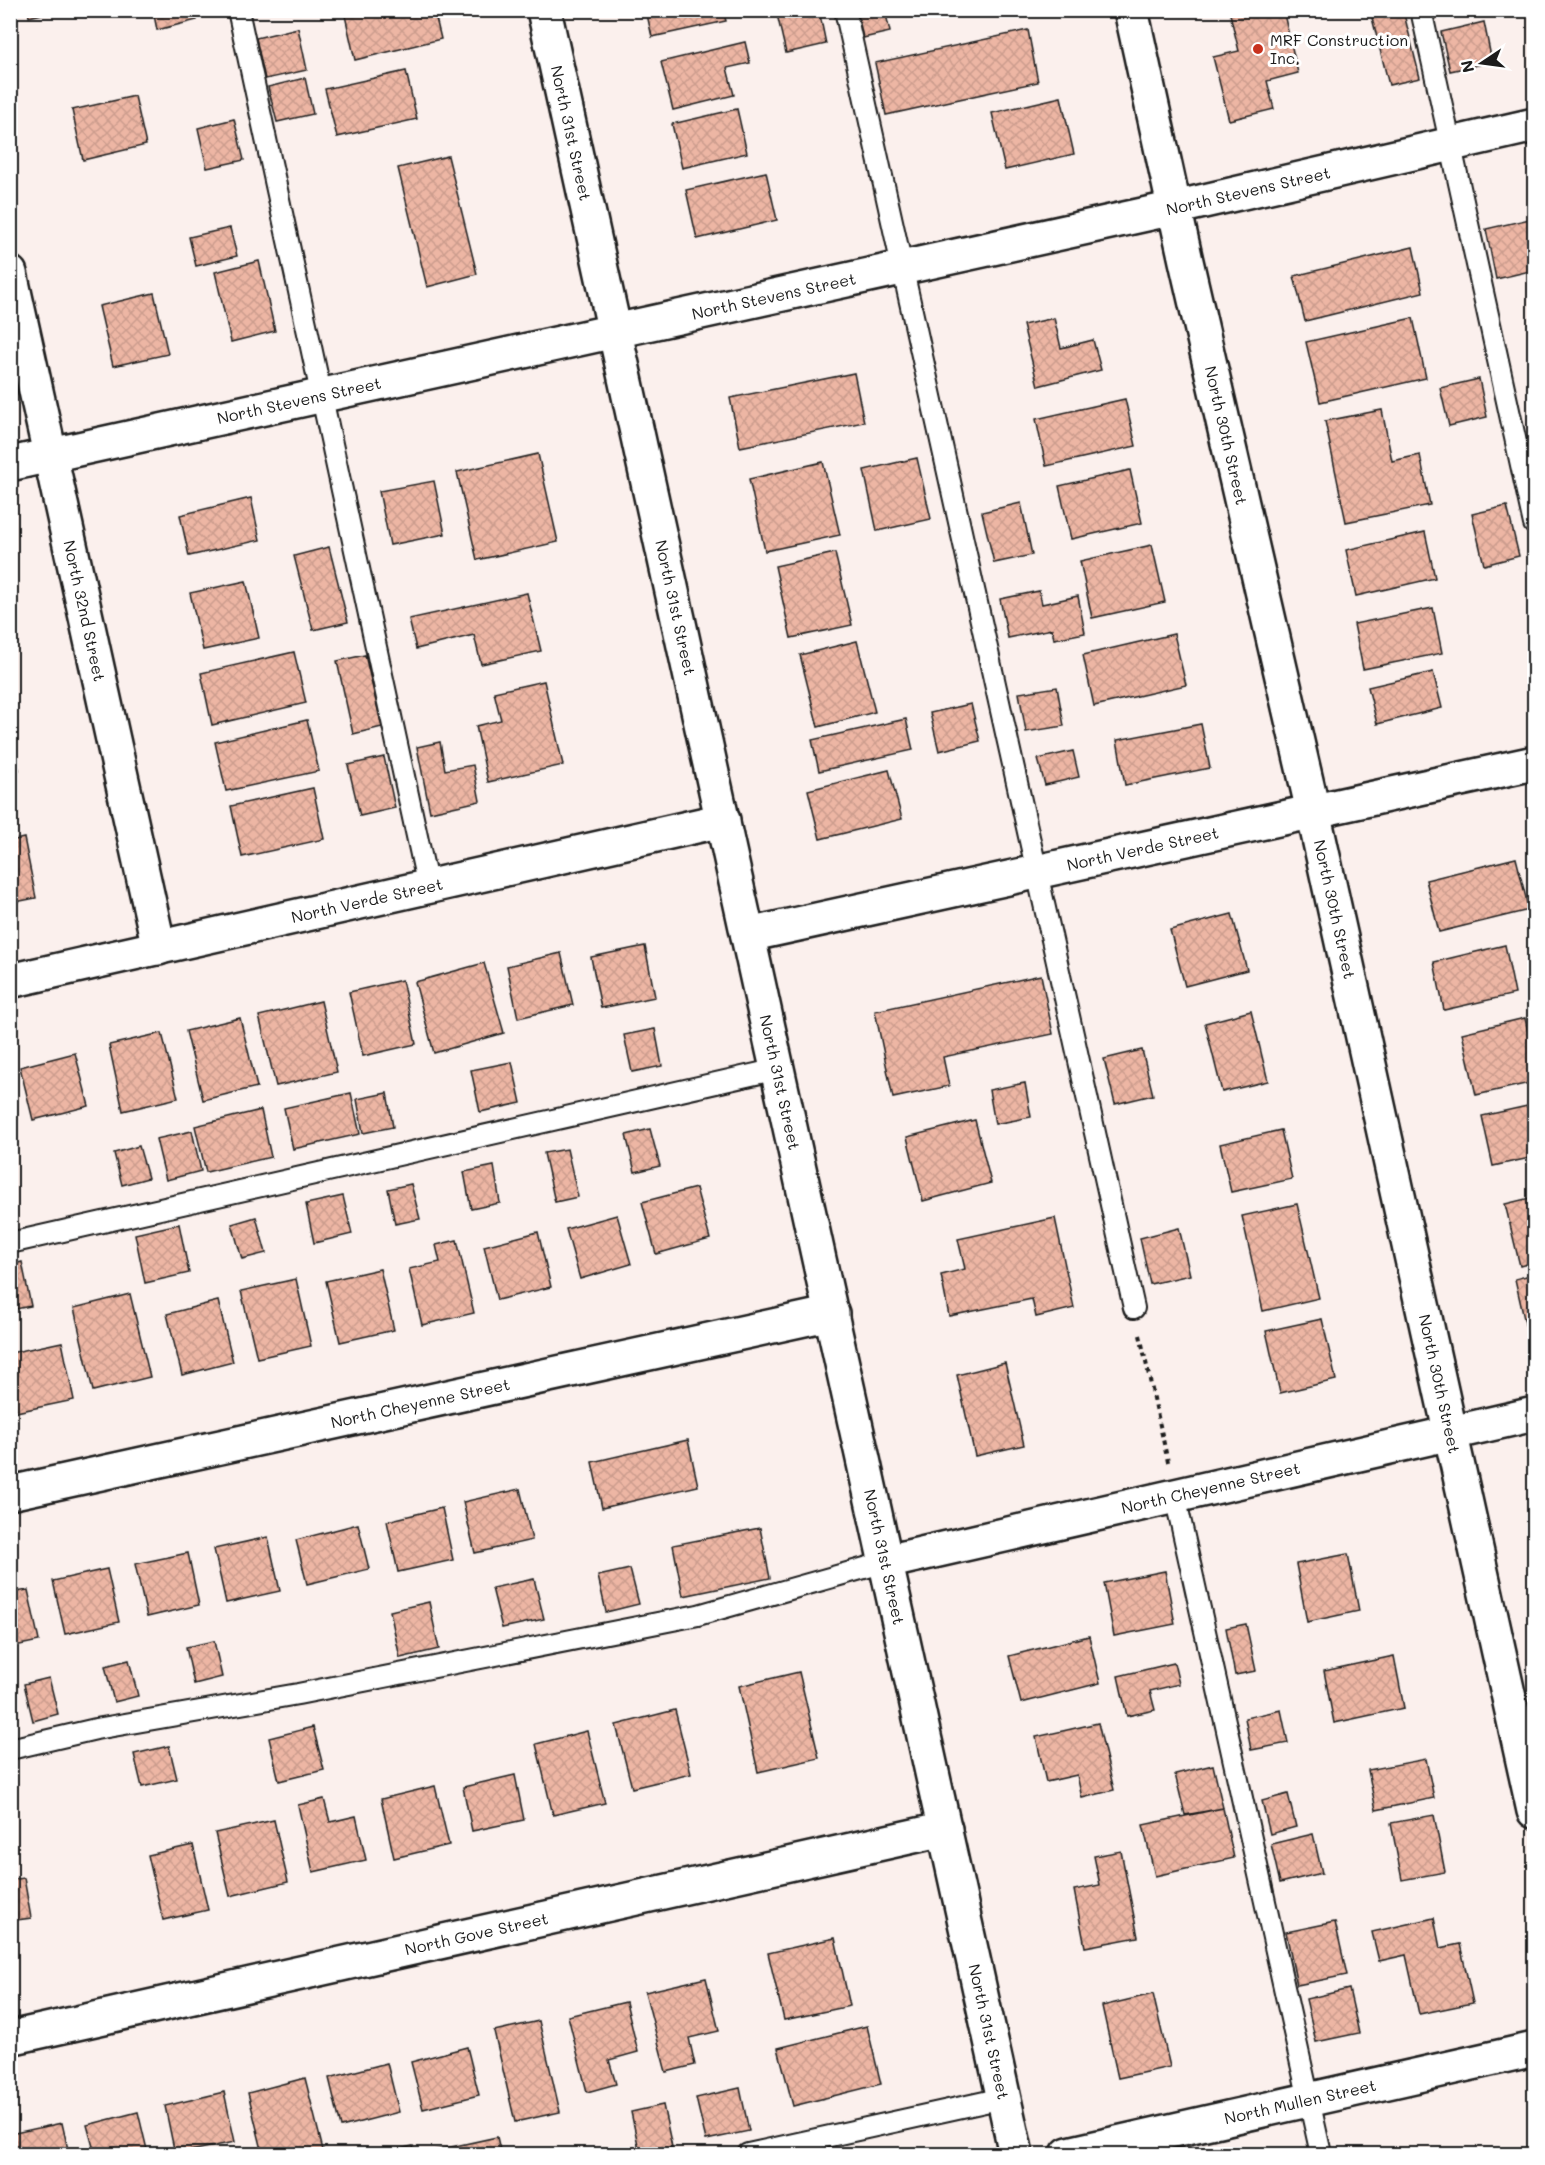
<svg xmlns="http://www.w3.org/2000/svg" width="1545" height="2165" font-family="Mali,sans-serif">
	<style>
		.building { fill: url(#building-cross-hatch); stroke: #1c1c1c; stroke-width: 1.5 }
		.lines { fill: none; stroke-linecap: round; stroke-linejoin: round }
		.service-casing { stroke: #1c1c1c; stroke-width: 24 }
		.minor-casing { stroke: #1c1c1c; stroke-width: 38 }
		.tertiary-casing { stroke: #1c1c1c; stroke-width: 38 }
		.secondary-casing { stroke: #1c1c1c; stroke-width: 38 }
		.path { stroke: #1c1c1c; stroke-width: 4; stroke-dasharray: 4.5 4.5; stroke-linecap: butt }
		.service { stroke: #fff; stroke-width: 20 }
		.minor { stroke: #fff; stroke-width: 33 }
		.tertiary { stroke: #fff; stroke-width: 33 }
		.secondary { stroke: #fff; stroke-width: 33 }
		.poi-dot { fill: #c8321e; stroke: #fff; stroke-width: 2 }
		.labels { text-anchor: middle; stroke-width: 6; stroke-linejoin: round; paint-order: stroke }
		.poi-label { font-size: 16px; fill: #1c1c1c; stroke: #fff; text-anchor: start }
		.street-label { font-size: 16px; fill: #1c1c1c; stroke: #fff }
	</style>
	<defs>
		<pattern id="building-cross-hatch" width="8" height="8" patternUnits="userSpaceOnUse" patternTransform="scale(1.5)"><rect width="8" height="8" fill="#edb6a4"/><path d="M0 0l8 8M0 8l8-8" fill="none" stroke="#cb9c8d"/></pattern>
	</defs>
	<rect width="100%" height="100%" fill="#fbf0ed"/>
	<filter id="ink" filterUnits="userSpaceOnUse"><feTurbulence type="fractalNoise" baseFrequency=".0167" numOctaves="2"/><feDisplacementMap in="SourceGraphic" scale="12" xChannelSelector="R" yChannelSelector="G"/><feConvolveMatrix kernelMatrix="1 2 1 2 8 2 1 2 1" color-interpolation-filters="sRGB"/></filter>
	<g filter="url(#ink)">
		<path class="building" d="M28 10H59L29 17Z
			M153 10H195L197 20 157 30Z
			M434 10 441 39 355 60 344 11Z
			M646 10H723L726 21 652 37Z
			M776 10H819L826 44 786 53Z
			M857 10H885L890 32 863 38Z
			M1229 10H1283L1298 73 1267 81 1274 109 1229 120 1213 57 1239 51Z
			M1385 10H1403L1420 78 1389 85 1371 14Z
			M1484 22 1492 62 1450 71 1441 32Z
			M298 28 307 70 265 79 256 38Z
			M1028 30 1038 82 886 115 875 63Z
			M745 42 750 63 727 68 734 95 673 110 661 62Z
			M406 71 417 119 337 137 325 89Z
			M305 78 313 114 277 122 268 87Z
			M135 96 146 145 83 160 72 110Z
			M1061 97 1074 154 1005 170 992 113Z
			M737 109 747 153 682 168 672 124Z
			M234 119 244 160 207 168 198 128Z
			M448 156 477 274 427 287 398 168Z
			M766 172 777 220 697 239 686 190Z
			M1534 218V270L1496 279 1486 229Z
			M230 228 237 256 196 266 189 237Z
			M1413 247 1423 292 1305 321 1294 276Z
			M259 261 275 331 231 342 215 272Z
			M154 293 168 354 113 366 99 306Z
			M1054 318 1061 348 1093 340 1101 370 1038 386 1023 325Z
			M1413 318 1426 378 1320 402 1306 342Z
			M854 373 864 422 740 447 730 398Z
			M1479 379 1487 417 1449 426 1440 388Z
			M1125 399 1136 446 1046 466 1036 419Z
			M1382 410 1392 461 1420 455 1430 505 1346 522 1325 421Z
			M538 454 558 542 477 560 457 472Z
			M917 458 931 519 877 531 864 470Z
			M823 462 840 535 765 551 749 479Z
			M1130 470 1142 523 1071 539 1059 486Z
			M434 481 445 534 390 545 379 491Z
			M251 498 260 540 189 556 180 515Z
			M1021 503 1032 555 994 563 982 512Z
			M1507 506 1519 556 1484 565 1472 514Z
			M1425 532 1435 578 1356 596 1346 550Z
			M1152 545 1165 602 1092 618 1080 561Z
			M329 547 348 622 313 630 294 556Z
			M835 553 852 625 791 638 775 566Z
			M246 581 259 638 203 650 190 593Z
			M1039 591 1042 604 1078 596 1085 633 1054 639 1052 629 1008 638 1000 599Z
			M527 593 541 651 481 664 474 635 416 649 409 619Z
			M1433 608 1442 653 1363 669 1354 624Z
			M1174 634 1186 685 1094 706 1083 655Z
			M857 641 875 712 818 727 800 655Z
			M294 652 306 703 212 725 201 673Z
			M365 655 382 727 353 734 337 661Z
			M1433 672 1442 708 1377 724 1368 687Z
			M544 681 563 765 488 782 476 726 501 720 494 692Z
			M1057 687 1064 726 1026 732 1019 693Z
			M971 704 980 741 939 751 930 713Z
			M906 719 913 750 819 771 812 740Z
			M307 720 319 771 226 791 215 742Z
			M1201 724 1210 768 1125 785 1117 740Z
			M10 730 19 770 10 772Z
			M440 742 445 770 473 765 480 801 430 812 417 747Z
			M1073 751 1079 777 1045 785 1038 759Z
			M384 757 395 808 360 816 348 765Z
			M889 770 902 819 820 839 808 790Z
			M313 788 324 839 242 857 231 806Z
			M24 838 36 898 10 903V841Z
			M1516 858 1529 910 1439 932 1426 880Z
			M1232 914 1247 970 1185 986 1170 930Z
			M1505 945 1515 994 1444 1010 1434 962Z
			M645 946 655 997 601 1008 591 957Z
			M561 953 573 1005 518 1018 507 966Z
			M484 963 504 1033 434 1053 415 982Z
			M1041 975 1053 1034 943 1057 949 1086 893 1098 875 1011Z
			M402 980 416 1044 363 1056 349 992Z
			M321 1001 337 1072 276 1086 259 1016Z
			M1251 1011 1268 1081 1222 1092 1205 1023Z
			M240 1018 257 1087 203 1100 186 1031Z
			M1525 1018 1534 1061V1082L1476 1095 1462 1033Z
			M655 1029 662 1066 632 1072 624 1035Z
			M162 1033 178 1098 123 1111 109 1045Z
			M1142 1050 1153 1095 1115 1104 1104 1059Z
			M75 1053 89 1106 33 1120 20 1067Z
			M512 1062 521 1103 480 1112 471 1070Z
			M1025 1083 1031 1117 995 1124 989 1090Z
			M351 1093 360 1134 293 1149 284 1108Z
			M387 1093 393 1127 363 1133 357 1099Z
			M1532 1105 1534 1157 1493 1166 1482 1116Z
			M261 1110 271 1157 206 1172 195 1126Z
			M975 1120 991 1183 923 1201 907 1137Z
			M650 1129 660 1166 635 1172 626 1135Z
			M1281 1130 1292 1179 1231 1192 1220 1144Z
			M192 1131 201 1171 166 1180 156 1139Z
			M139 1146 148 1178 122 1185 114 1153Z
			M567 1149 578 1197 555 1202 544 1153Z
			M494 1166 500 1203 471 1209 464 1172Z
			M411 1184 420 1219 395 1224 388 1189Z
			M696 1188 710 1239 656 1254 642 1202Z
			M343 1196 352 1234 314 1243 306 1204Z
			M1534 1197V1262L1520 1266 1505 1204Z
			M1297 1204 1319 1298 1263 1311 1242 1216Z
			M617 1215 631 1264 580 1279 566 1229Z
			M256 1217 266 1253 242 1259 232 1224Z
			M1055 1218 1074 1308 1036 1317 1032 1299 949 1316 941 1275 965 1269 958 1239Z
			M179 1224 189 1273 145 1283 135 1234Z
			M1179 1228 1190 1275 1150 1284 1140 1238Z
			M538 1232 551 1287 497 1300 484 1246Z
			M457 1240 474 1313 422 1325 409 1269 440 1262 436 1245Z
			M22 1262 31 1306 10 1310V1265Z
			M380 1269 394 1330 340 1342 326 1281Z
			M1534 1274V1331L1527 1332 1515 1279Z
			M296 1279 311 1346 257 1358 241 1291Z
			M130 1294 150 1377 93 1391 74 1308Z
			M218 1301 233 1362 182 1375 167 1314Z
			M1322 1319 1336 1380 1280 1393 1266 1331Z
			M62 1342 74 1400 16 1412 10 1384V1353Z
			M1005 1363 1024 1445 975 1456 957 1375Z
			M688 1440 698 1486 602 1508 592 1462Z
			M520 1489 532 1540 475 1553 463 1502Z
			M442 1508 453 1560 398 1572 387 1521Z
			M358 1524 369 1569 307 1584 296 1540Z
			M760 1528 770 1578 683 1596 673 1545Z
			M268 1537 280 1591 226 1603 214 1549Z
			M188 1553 199 1605 147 1617 135 1564Z
			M1348 1554 1359 1611 1307 1622 1296 1564Z
			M107 1569 119 1622 65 1634 53 1581Z
			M630 1569 639 1604 606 1612 598 1576Z
			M1165 1571 1175 1624 1114 1636 1104 1583Z
			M534 1579 544 1619 502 1628 492 1588Z
			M28 1590 39 1641 10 1647V1593Z
			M429 1602 439 1649 400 1658 390 1611Z
			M1246 1624 1256 1671 1235 1675 1226 1628Z
			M1089 1636 1100 1683 1021 1703 1009 1656Z
			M214 1641 222 1677 194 1684 186 1647Z
			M1394 1656 1404 1708 1334 1723 1324 1671Z
			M129 1660 138 1696 114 1702 105 1666Z
			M1174 1663 1179 1684 1150 1691 1155 1710 1127 1716 1118 1676Z
			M799 1672 819 1758 758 1772 739 1686Z
			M49 1678 58 1714 33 1721 24 1684Z
			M675 1710 691 1774 632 1788 616 1725Z
			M1281 1710 1288 1743 1251 1750 1245 1718Z
			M1098 1723 1114 1790 1082 1798 1077 1775 1046 1782 1036 1737Z
			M313 1727 324 1770 279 1781 269 1738Z
			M587 1731 605 1803 553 1815 536 1744Z
			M169 1746 177 1779 142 1787 134 1754Z
			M1426 1759 1434 1798 1376 1810 1368 1770Z
			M1213 1765 1223 1808 1185 1815 1175 1774Z
			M515 1775 524 1820 472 1831 463 1787Z
			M435 1786 449 1845 394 1858 381 1799Z
			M1288 1794 1296 1827 1270 1834 1262 1801Z
			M324 1799 330 1822 356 1816 366 1860 313 1872 298 1805Z
			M1223 1808 1234 1858 1155 1876 1143 1825Z
			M1434 1815 1445 1872 1402 1880 1391 1823Z
			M274 1820 288 1882 230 1896 215 1833Z
			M1313 1834 1322 1873 1280 1883 1271 1844Z
			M193 1845 208 1910 163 1920 148 1855Z
			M1121 1851 1138 1937 1085 1947 1074 1890 1100 1885 1094 1856Z
			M24 1878 31 1918 10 1921V1880Z
			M1434 1918 1440 1948 1460 1944 1473 2003 1419 2014 1406 1955 1379 1961 1372 1932Z
			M1335 1922 1347 1975 1297 1985 1286 1932Z
			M835 1938 850 2006 784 2020 768 1953Z
			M706 1978 719 2031 689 2038 695 2065 666 2072 645 1992Z
			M1349 1989 1359 2033 1316 2042 1306 1999Z
			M1153 1994 1170 2067 1118 2078 1102 2006Z
			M626 2002 638 2052 609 2060 616 2084 587 2092 568 2016Z
			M539 2021 560 2112 515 2122 494 2031Z
			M867 2026 881 2084 793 2106 778 2048Z
			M467 2047 479 2095 423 2109 411 2062Z
			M387 2063 399 2112 341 2127 329 2078Z
			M305 2078 324 2154H263L248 2093Z
			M740 2088 749 2131 706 2140 696 2098Z
			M224 2092 235 2142 175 2154 165 2106Z
			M663 2105 672 2147 640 2154 631 2112Z
			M138 2112 148 2154H95L87 2125Z
			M62 2123 69 2154H10V2134Z
			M497 2137 501 2154H419Z
			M413 2146 415 2154H376Z"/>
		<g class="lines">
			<defs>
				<path id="service" d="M238 10 428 887
					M845 10 1134 1308
					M1421 10 1534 524
					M10 1243 778 1069
					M1175 1496 1321 2154
					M10 1749 96 1729 298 1694 698 1615 886 1562
					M748 2154 1003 2098"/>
				<g id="minor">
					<path id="s1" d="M544 10 1016 2154"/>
					<path id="s2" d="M10 273 159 948"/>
					<path id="s3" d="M748 935 1534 763"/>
					<path id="s4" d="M10 981 723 820"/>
					<path id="s5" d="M10 1493 832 1313"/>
					<path id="s6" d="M886 1562 1534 1414"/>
					<path id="s7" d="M10 2038 945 1829"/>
					<path id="s8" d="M1068 2154 1534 2049"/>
				</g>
				<g id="tertiary">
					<path id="s9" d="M10 464 1174 208 1534 125"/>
				</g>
				<g id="secondary">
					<path id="s10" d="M1131 10 1186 261 1313 811 1534 1811"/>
				</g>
			</defs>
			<use href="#service" class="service-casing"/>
			<use href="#minor" class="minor-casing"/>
			<use href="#tertiary" class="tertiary-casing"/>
			<use href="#secondary" class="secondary-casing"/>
			<path class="path" d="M1140 1335 1168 1462"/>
			<use href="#service" class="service"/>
			<use href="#minor" class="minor"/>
			<use href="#tertiary" class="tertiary"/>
			<use href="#secondary" class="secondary"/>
		</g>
	</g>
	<circle class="poi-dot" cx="1258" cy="49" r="6"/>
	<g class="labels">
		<g class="poi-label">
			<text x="1270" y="46">MRF Construction<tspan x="1270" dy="18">Inc.</tspan></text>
		</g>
		<g class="street-label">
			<text dy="6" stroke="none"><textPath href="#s1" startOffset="126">North 31st Street</textPath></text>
			<text dy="6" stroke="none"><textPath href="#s9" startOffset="1268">North Stevens Street</textPath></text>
			<text dy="6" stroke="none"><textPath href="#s9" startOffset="782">North Stevens Street</textPath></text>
			<text dy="6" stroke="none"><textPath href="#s9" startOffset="296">North Stevens Street</textPath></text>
			<text dy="6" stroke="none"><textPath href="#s10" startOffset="436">North 30th Street</textPath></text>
			<text dy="6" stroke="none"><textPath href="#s1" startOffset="612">North 31st Street</textPath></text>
			<text dy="6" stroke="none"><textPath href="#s2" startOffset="346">North 32nd Street</textPath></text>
			<text dy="6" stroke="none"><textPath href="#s3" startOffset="404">North Verde Street</textPath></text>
			<text dy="6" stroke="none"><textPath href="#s4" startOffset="366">North Verde Street</textPath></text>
			<text dy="6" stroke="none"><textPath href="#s10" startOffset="922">North 30th Street</textPath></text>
			<text dy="6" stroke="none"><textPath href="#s1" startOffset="1098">North 31st Street</textPath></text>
			<text dy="6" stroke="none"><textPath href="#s10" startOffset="1408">North 30th Street</textPath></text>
			<text dy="6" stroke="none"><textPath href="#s5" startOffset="420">North Cheyenne Street</textPath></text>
			<text dy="6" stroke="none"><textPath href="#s6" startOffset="333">North Cheyenne Street</textPath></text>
			<text dy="6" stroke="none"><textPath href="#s1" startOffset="1584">North 31st Street</textPath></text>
			<text dy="6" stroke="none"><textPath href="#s7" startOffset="478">North Gove Street</textPath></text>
			<text dy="6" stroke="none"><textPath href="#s1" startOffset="2070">North 31st Street</textPath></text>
			<text dy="6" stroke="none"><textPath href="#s8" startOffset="238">North Mullen Street</textPath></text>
		</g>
	</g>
	<rect width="1545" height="2165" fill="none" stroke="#fff" stroke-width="36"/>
	<rect x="18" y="18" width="1509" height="2129" fill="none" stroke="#1c1c1c" stroke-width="2" filter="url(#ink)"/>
	<g transform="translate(1482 63) rotate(257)" stroke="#ffffff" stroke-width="4.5" paint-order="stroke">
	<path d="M0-4.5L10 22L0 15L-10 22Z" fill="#1c1c1c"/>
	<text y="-9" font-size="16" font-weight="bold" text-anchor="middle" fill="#1c1c1c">N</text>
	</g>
</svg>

=== WORK TO BE COMPLETED ===
Using the listing above, return all lines where the word "linejoin" occurs.

=== ANSWER SECTION ===
		.lines { fill: none; stroke-linecap: round; stroke-linejoin: round }
		.labels { text-anchor: middle; stroke-width: 6; stroke-linejoin: round; paint-order: stroke }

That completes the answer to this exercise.